In the world of Lp(a), our two most desperate needs for the future are:

1) Better education of physicians and the public, and

2) More effective treatment options.

Thus, our reasons to form The Lipoprotein(a) Research Foundation. Steps to gain tax-exempt status are being pursued as we speak.

I can't help but wonder whether, like vitamin D, a solution is right beneath our noses. An investment in research to fund the trials to better explore both basic science as well as practical treatment options might yield an answer more readily than we think. Wouldn't that be great?

Comments (5) -

  • mike V

    5/6/2008 3:53:00 PM |

    Thanks for your work in achieving these goals.

    I am one of the naieve do not know my Lp(a)score.
    As I have mentioned in the past, I am fortunate to have no detectable plaque by recent CTA.
    What tests do you advocate for your patients in this circumstance?
    (I have long followed preventive nutrition similar to your advice.)
    Is age a factor? I am 72.
    Thanks again.
    mikeV

  • Ross

    5/6/2008 7:33:00 PM |

    Well, I didn't answer the poll because my Lp(a) was 16mg/dL in November and is now 12mg/dL.  So it was borderline and is heading down.

    So, do I "have" Lp(a)?  Yes.  There is Lp(a) in my blood.  But not so much that I'm worried about it.  And I do know what my Lp(a) is, so the "don't know" response isn't right.
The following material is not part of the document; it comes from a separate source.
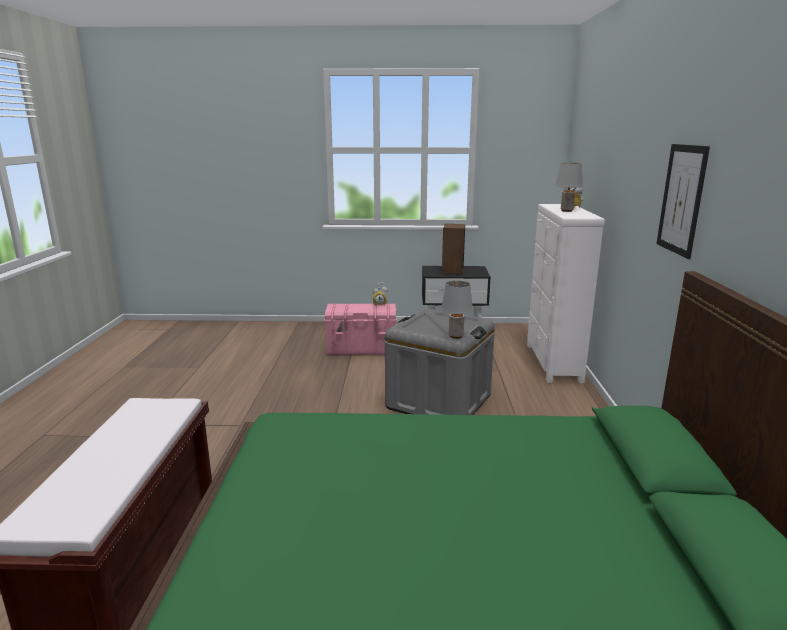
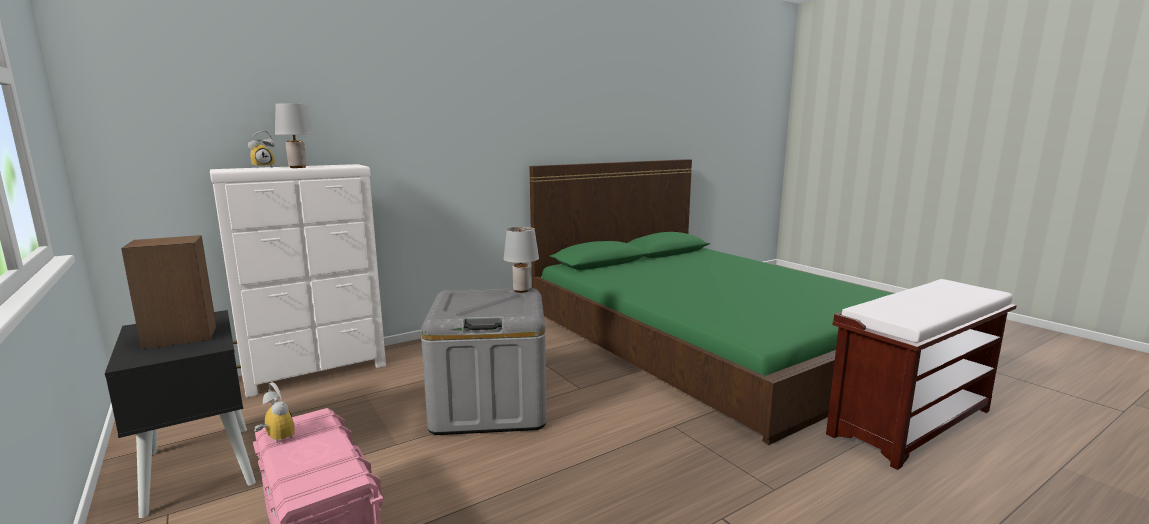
camera: 125 degrees left, 5 degrees down
(681, 199) = (490, 124): picture -> none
    None of the responses seemed to fit me.  So I didn't respond.

  • Anonymous

    5/7/2008 3:17:00 AM |

    Similar for me too.  My lp(a) was 6 mg/dl in the first test, 7 mg/dl in the second and 11 mg/dl in the third.  Not quite sure what to make of this so I answered the poll "don't know."

  • Bad_CRC

    5/7/2008 3:08:00 PM |

    Ross,

    Dr. D has said that Lp(a) is not one of the markers where a normal value is 0.  In the TYP book and online library, he says that a desirable score is <30 mg/dL (again, with the caveat about mass vs. particle size).  Superko's book puts the threshold at 20, and the VAP score sheet puts it at 10.  Mine was 7 by VAP, and I took this to mean that I don't "have" Lp(a).  Sounds like you're in the same boat.  See Dr. D's response to me under "Red flags for lipoprotein(a)."

    I didn't respond to the poll simply because I didn't notice it until it was closed.

    Dr. D, out of curiosity (if you have time to respond), what percent of the population scores zero for Lp(a)?

  • Dr. William Davis

    5/8/2008 2:37:00 AM |

    bad_crc--

    Curiously, a Lp(a) of zero is rare.

    Perhaps this provides some insight, though I'm not sure precisely what.